### Fragmento de la página
↓

Además:

Raptorex, el antepasado enano del Tiranosaurio Rex

Jueves 17 de septiembre del 2009 | 10:43

Su estructura anatómica es idéntica pero con dimensiones muy reducidas en comparación con la de un Tiranosaurio Rex. Fue descubierto en China y rectifica las teorías sobre la evolución del gran carnívoro.

Así se veía Raptorex, antepasado del Tiranosaurio que le hubiera llegado a las rodillas al depredador. (AP)
Compartir

Tenía un cráneo grande, con potentes mandíbulas y una afilada dentadura, sus antebrazos pequeños, patas musculosas y un extraordinario sentido del olfato, sin embargo, Raptorex es 100 veces más pequeño que su mítico descendiente, el temible Tiranosaurio Rex.

Si Raptorex y el Tiranosaurio Rex se hubieran encontrado es muy probable que este último se lo hubiera comido de un solo bocado, puesto que el antepasado del gran carnívoro le hubiera llegado a la altura de las rodillas.

El sorprendente descubrimiento se realizó en un yacimiento en la frontera de las provincias de Liaoning y Lei Mongol, en China, zona que se ha convertido en una auténtica mina de oro para los paleontólogos debido a la aparición múltiples especies de nuevos dinosaurios, según informó Science .

Este descubrimiento representa un hito en el campo de la paleontología, ya que transforma por completo la visión que tenían los científicos sobre la evolución de los grandes carnívoros.

Hasta el momento se creía que las características de su anatomía habían ido evolucionando a lo largo del tiempo, mientras que de forma simultánea el animal iba aumentando de tamaño.

El fósil demuestra que unos 60 millones de años antes de que surgiera el Tiranosaurio Rex tal y como se le conoce, ya existía un antepasado de este depredador cuya estructura corporal era idéntica pero de dimensiones reducidas: una especie de clon diminuto del gran carnívoro .

Raptorex medía unos tres metros de la cabeza a la cola y pesaba unos 65 kilos, mientras que un Tiranosaurio Rex puede llegar a medir cuatro veces más y pesar más de seis toneladas. Sus esqueletos son idénticos, solo que el del primero es pequeño.

El descubrimiento abre la posibilidad de que existan otros grandes dinosaurios que también hayan pasado por una evolución similar y que, por ende, tengan antepasados enanos.

↑

### Datos del ejercicio
↓

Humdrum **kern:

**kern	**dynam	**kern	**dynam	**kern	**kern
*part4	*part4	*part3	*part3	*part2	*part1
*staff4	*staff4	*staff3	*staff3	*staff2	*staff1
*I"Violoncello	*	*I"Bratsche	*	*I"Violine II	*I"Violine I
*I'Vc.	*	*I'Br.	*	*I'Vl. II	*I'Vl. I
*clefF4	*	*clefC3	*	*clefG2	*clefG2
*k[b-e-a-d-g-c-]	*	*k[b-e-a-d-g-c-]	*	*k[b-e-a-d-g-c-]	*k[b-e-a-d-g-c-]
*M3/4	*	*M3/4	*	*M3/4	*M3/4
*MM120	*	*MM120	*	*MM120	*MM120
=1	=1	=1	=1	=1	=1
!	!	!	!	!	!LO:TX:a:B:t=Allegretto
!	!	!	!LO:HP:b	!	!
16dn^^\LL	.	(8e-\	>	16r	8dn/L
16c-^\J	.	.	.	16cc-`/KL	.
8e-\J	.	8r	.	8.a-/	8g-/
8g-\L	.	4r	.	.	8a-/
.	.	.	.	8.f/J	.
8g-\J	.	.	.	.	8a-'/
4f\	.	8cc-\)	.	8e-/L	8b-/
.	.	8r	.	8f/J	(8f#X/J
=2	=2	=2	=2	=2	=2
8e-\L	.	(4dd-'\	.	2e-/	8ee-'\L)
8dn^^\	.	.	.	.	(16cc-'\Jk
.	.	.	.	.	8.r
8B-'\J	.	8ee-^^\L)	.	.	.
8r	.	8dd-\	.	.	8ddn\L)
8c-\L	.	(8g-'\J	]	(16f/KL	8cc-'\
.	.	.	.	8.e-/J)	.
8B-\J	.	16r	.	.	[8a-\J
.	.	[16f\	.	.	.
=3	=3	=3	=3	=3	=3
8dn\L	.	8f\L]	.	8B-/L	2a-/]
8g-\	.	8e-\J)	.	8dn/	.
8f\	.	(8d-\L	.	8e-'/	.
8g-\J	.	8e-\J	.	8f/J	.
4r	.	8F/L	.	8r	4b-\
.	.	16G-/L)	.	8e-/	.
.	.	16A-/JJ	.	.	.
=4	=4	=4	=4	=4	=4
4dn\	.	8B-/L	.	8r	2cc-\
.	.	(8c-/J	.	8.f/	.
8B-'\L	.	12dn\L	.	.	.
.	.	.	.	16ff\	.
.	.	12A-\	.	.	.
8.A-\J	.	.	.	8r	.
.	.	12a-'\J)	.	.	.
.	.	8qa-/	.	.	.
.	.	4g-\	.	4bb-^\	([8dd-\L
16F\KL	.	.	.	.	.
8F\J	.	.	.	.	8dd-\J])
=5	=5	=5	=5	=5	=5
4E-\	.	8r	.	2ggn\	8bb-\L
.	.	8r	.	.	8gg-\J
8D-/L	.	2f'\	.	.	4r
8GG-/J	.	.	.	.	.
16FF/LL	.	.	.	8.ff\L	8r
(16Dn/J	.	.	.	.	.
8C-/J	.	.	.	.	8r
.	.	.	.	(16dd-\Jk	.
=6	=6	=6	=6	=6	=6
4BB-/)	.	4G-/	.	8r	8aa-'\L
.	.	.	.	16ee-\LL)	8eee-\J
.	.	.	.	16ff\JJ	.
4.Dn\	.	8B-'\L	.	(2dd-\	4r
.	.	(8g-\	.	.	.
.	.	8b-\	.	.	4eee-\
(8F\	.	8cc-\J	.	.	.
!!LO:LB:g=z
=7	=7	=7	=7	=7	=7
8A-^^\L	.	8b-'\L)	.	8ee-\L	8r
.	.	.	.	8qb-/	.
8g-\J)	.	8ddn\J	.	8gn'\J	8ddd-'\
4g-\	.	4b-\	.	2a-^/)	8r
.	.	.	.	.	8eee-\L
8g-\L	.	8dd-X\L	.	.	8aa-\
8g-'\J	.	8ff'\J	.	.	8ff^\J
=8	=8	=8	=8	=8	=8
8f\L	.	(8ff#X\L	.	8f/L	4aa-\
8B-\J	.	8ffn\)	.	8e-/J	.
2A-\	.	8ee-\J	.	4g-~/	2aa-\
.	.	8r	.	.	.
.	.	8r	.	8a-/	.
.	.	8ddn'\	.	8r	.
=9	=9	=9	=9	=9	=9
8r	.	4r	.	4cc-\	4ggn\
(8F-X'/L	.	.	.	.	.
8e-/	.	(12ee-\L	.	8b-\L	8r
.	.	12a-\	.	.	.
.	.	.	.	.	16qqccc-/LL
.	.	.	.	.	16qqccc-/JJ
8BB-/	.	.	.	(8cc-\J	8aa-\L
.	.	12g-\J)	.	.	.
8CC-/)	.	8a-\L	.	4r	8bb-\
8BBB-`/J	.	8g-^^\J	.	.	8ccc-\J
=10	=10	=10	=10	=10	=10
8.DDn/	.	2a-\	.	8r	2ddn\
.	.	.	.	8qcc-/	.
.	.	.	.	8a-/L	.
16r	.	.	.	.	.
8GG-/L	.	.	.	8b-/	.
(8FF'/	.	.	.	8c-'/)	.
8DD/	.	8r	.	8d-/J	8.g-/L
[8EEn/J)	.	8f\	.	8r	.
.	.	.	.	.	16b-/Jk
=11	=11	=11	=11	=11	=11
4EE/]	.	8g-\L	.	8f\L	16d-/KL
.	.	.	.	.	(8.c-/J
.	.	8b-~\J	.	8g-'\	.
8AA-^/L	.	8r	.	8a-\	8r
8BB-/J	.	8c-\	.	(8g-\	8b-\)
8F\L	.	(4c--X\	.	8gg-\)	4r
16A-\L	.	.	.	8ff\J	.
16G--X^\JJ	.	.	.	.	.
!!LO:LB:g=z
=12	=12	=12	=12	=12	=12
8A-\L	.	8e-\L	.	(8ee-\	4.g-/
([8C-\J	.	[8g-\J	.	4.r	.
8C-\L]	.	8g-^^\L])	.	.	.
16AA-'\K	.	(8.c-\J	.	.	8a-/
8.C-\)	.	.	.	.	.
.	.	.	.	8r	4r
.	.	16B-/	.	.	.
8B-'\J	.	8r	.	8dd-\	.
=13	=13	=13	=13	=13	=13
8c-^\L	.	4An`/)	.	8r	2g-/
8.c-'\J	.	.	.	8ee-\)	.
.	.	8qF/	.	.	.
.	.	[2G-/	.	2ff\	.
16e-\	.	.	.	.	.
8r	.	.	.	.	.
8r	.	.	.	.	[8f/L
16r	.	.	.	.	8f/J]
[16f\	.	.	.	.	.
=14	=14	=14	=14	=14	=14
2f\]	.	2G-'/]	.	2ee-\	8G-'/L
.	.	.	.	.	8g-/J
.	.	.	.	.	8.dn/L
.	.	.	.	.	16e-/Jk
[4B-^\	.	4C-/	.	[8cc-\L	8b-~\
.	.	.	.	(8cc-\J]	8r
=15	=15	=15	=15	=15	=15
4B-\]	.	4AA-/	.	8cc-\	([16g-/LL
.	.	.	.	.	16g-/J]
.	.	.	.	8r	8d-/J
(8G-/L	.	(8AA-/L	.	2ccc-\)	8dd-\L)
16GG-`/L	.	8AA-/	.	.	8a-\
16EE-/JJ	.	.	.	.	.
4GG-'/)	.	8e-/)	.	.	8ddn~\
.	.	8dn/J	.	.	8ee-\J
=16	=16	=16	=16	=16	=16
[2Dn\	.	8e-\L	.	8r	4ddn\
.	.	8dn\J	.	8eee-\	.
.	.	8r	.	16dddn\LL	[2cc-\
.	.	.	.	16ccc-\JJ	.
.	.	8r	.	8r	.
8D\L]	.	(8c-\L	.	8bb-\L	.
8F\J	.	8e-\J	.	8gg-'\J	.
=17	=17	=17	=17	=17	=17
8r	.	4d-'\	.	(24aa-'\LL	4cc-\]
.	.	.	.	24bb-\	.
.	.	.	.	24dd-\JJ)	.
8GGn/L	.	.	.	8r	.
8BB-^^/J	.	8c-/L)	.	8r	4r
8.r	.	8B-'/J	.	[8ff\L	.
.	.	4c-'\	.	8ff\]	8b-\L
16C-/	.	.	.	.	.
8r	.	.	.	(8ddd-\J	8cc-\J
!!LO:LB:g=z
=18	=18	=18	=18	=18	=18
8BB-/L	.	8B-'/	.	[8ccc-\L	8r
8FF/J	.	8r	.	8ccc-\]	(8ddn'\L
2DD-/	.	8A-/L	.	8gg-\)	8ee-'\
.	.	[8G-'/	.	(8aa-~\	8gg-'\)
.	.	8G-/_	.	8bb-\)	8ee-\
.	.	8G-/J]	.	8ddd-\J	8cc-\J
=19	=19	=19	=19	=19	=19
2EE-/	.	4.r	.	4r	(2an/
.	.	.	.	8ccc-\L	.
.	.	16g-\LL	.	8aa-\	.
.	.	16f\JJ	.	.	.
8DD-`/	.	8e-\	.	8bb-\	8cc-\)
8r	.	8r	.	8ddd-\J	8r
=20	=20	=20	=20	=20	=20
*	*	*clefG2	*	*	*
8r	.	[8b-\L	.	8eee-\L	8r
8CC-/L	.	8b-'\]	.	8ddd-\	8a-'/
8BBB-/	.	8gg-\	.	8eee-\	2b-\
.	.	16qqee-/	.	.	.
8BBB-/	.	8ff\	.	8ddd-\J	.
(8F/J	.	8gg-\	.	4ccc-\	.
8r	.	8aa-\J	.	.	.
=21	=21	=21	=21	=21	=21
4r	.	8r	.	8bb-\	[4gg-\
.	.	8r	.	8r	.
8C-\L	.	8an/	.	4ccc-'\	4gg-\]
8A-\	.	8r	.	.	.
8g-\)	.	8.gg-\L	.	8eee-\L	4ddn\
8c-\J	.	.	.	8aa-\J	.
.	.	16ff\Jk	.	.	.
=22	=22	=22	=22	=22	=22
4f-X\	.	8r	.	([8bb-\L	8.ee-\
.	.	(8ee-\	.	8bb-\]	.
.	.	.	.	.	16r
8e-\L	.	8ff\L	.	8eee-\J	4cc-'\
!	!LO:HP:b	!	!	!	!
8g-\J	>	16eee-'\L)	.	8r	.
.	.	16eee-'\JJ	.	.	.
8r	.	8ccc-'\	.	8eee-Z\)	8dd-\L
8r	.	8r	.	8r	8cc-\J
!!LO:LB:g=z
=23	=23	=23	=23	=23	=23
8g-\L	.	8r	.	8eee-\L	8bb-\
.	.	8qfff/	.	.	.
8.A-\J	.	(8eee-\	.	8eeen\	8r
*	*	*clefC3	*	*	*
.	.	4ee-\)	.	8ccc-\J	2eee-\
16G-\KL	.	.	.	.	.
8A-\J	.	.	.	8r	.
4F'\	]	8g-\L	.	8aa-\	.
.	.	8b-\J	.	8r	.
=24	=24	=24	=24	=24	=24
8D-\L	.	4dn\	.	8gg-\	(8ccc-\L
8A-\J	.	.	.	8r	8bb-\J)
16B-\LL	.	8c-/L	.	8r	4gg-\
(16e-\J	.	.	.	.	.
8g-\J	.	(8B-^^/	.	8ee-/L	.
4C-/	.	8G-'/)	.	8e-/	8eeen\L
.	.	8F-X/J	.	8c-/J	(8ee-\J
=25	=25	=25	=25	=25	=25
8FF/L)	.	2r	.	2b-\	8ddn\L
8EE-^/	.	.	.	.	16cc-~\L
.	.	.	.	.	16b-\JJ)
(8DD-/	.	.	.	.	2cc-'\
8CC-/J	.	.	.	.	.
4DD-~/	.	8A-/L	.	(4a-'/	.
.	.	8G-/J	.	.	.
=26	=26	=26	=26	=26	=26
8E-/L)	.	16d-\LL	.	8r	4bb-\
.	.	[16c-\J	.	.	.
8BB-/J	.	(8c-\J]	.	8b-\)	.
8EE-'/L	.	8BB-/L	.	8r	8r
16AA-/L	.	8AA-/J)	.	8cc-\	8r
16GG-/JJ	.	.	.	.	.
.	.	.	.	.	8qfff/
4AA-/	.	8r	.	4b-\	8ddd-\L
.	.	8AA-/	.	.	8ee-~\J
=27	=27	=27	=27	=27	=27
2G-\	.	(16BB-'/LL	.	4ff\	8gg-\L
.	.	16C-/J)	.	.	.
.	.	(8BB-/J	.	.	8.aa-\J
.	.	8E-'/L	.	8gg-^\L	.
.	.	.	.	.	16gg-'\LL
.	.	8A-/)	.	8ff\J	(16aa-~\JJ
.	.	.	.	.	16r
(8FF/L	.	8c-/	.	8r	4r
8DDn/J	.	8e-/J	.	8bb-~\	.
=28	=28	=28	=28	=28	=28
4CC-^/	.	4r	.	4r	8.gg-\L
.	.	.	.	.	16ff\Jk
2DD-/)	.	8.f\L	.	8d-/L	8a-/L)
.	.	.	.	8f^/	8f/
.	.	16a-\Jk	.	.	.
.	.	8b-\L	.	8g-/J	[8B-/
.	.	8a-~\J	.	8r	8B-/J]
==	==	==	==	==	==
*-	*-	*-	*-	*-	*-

↑

### Completa lo siguiente
• 1. Según el texto sobre Raptorex, ¿cuánto pesaba este animal?
• 2. Resume en menos palabras el párrafo del texto sobre Raptorex que empieza con "Raptorex medía unos tres metros" y conserva sus datos principales.

### Soluciones
• 1. Unos 65 kilos.

• 2. Raptorex medía unos tres metros y pesaba unos 65 kilos. El Tiranosaurio Rex puede medir cuatro veces más y pasar de seis toneladas. Ambos tienen el mismo esqueleto, pero el de Raptorex es pequeño.